Em relação ao discurso decrescentista, como evitar que a classe média perceba o ecologismo como uma bronca constante?

Aqui, há uma contradição real e não pode ser superada apenas com artifícios discursivos. É verdade que a classe média global, hoje mais dispersa geograficamente, é a responsável por uma parte muito significativa das emissões de gases do efeito estufa. Entre 800 e 1,6 bilhão de pessoas, 10-20% da população mundial, geram a maior parte das emissões. Antes, essa classe média estava concentrada nos países ricos; agora, expandiu-se pelo mundo.

Não se trata de culpar o cidadão comum, mas, sim, de apontar que existe uma elite que impõe um modelo de consumo predatório.

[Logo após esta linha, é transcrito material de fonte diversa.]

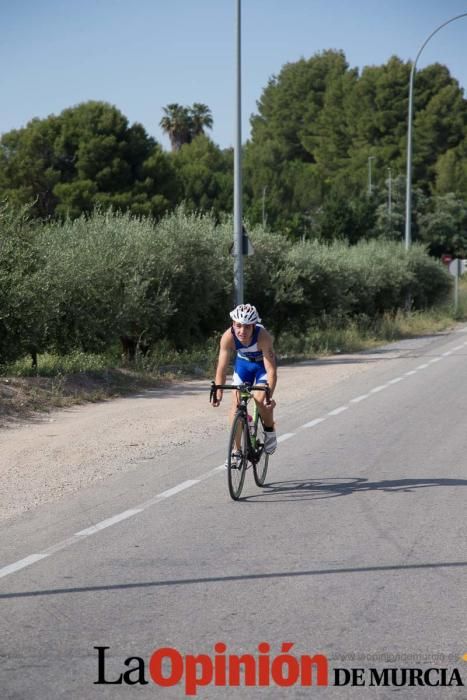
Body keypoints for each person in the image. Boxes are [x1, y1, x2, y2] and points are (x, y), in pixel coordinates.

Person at [212, 304, 277, 462]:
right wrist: (218, 393)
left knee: (259, 400)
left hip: (262, 367)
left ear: (254, 326)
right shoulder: (228, 337)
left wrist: (269, 396)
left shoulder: (263, 337)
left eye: (247, 327)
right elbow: (221, 368)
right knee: (235, 406)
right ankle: (237, 450)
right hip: (243, 366)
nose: (242, 331)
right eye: (238, 326)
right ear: (233, 324)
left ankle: (270, 431)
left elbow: (272, 371)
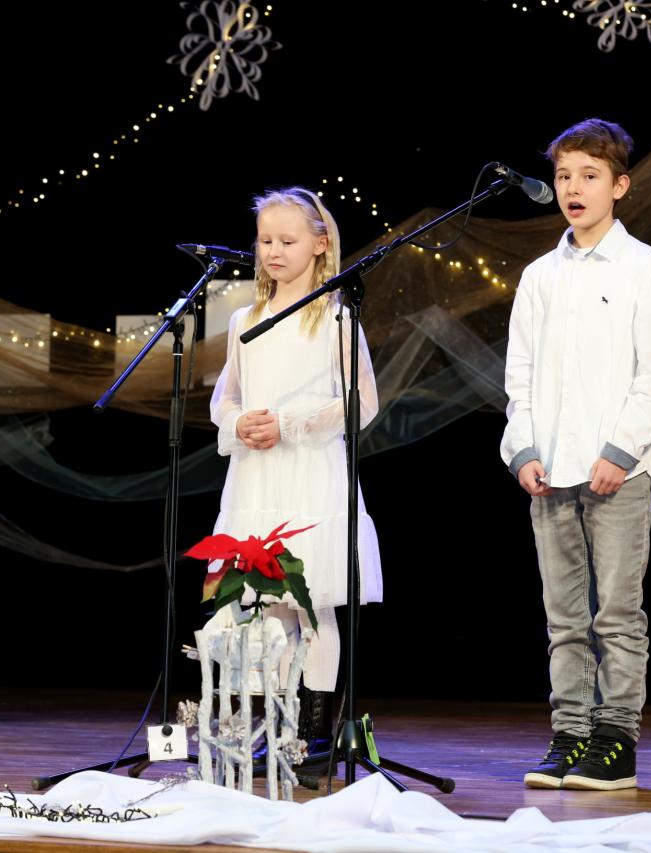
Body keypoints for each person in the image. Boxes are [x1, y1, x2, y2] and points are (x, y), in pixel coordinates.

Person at [501, 119, 651, 790]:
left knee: (617, 614)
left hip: (617, 470)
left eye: (589, 176)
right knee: (564, 616)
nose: (573, 188)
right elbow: (519, 376)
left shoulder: (645, 266)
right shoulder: (539, 275)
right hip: (549, 469)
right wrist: (522, 449)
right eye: (563, 176)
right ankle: (571, 731)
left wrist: (620, 450)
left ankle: (615, 739)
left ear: (619, 185)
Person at [210, 187, 382, 749]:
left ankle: (314, 731)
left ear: (320, 243)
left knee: (311, 605)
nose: (274, 251)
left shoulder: (335, 318)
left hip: (311, 473)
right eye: (265, 241)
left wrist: (289, 423)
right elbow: (224, 398)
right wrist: (240, 423)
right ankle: (280, 727)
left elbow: (362, 401)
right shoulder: (245, 320)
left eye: (287, 240)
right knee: (267, 606)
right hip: (258, 477)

O desafio é construir um discurso mais proativo e justo, que não recaia apenas nas renúncias individuais, mas que também aponte para mudanças estruturais e para a responsabilidade daqueles que mais contribuem para o problema.

Se o discurso ecologista é percebido como uma bronca constante, como uma repreensão ao cidadão comum por suas férias ou seu consumo, ao final, gera rejeição e desmobilização. É necessário mudar o enfoque e propor alternativas coletivas, justas e estruturais.

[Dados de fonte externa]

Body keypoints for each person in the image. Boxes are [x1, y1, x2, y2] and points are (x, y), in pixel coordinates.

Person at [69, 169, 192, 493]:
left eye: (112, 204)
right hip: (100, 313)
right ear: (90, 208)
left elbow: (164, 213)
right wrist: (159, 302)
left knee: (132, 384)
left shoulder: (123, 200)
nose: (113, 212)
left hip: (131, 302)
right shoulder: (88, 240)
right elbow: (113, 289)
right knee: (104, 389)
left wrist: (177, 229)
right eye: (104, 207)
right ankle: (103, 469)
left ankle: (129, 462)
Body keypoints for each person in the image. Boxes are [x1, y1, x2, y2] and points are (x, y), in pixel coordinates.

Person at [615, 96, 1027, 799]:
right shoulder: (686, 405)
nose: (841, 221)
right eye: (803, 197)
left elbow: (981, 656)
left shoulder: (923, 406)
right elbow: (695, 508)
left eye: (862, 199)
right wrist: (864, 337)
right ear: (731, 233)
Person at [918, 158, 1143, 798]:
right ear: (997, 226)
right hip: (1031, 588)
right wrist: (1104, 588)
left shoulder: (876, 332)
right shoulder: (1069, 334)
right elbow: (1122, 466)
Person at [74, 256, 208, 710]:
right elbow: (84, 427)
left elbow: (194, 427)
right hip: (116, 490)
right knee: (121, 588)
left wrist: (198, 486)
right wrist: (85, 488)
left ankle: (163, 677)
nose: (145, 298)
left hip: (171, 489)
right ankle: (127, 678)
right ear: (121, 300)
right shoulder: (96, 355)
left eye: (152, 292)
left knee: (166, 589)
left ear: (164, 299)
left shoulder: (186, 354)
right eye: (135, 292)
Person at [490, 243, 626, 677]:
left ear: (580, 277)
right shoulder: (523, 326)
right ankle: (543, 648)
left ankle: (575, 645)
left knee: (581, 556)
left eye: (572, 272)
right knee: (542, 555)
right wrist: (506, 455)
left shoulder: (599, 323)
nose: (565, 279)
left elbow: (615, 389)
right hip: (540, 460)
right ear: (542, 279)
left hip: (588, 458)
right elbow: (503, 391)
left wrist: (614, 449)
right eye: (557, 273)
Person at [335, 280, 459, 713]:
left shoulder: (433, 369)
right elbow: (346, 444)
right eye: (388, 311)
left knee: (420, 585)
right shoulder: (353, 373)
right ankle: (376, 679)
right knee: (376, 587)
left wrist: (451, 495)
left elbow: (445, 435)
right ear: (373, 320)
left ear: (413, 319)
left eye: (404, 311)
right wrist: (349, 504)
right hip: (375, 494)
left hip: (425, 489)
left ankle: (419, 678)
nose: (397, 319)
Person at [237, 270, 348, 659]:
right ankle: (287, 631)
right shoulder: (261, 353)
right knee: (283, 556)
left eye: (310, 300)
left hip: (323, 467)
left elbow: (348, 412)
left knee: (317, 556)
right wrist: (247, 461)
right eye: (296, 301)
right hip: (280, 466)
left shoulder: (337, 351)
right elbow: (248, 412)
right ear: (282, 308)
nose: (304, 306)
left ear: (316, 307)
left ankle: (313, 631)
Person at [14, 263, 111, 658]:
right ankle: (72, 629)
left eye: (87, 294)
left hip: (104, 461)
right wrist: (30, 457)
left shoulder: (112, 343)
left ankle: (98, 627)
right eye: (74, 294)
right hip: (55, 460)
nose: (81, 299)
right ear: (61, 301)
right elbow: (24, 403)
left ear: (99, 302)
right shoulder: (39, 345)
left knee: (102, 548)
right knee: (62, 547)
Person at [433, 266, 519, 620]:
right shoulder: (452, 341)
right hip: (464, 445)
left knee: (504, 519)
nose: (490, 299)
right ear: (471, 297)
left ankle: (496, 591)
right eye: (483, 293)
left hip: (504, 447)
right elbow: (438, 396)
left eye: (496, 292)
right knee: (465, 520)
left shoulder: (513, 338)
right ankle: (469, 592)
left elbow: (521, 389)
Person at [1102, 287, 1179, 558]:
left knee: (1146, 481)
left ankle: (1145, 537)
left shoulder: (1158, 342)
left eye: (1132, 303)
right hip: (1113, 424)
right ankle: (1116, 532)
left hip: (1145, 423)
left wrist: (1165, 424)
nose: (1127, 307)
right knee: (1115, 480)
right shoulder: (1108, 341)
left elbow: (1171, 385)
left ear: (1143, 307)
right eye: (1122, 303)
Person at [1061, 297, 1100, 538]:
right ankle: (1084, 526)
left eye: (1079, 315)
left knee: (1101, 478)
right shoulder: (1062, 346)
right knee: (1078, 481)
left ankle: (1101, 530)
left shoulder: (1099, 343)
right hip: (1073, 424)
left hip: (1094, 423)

E como você observa o papel dos cidadãos neste contexto de crise e transição política?

Os cidadãos têm um papel fundamental, mas não podemos esperar que toda a transformação recaia nas decisões individuais. Necessita-se uma ação coletiva, alianças amplas e uma pressão social que obriguem os poderes públicos e econômicos a agir. A transição ecológica só será possível se se tornar um projeto compartilhado, transversal e duradouro, que supere a alternância política e os interesses de curto prazo. A chave está em estabelecer um novo sentido comum civilizatório, que entenda a viabilidade ecológica como um princípio irrenunciável.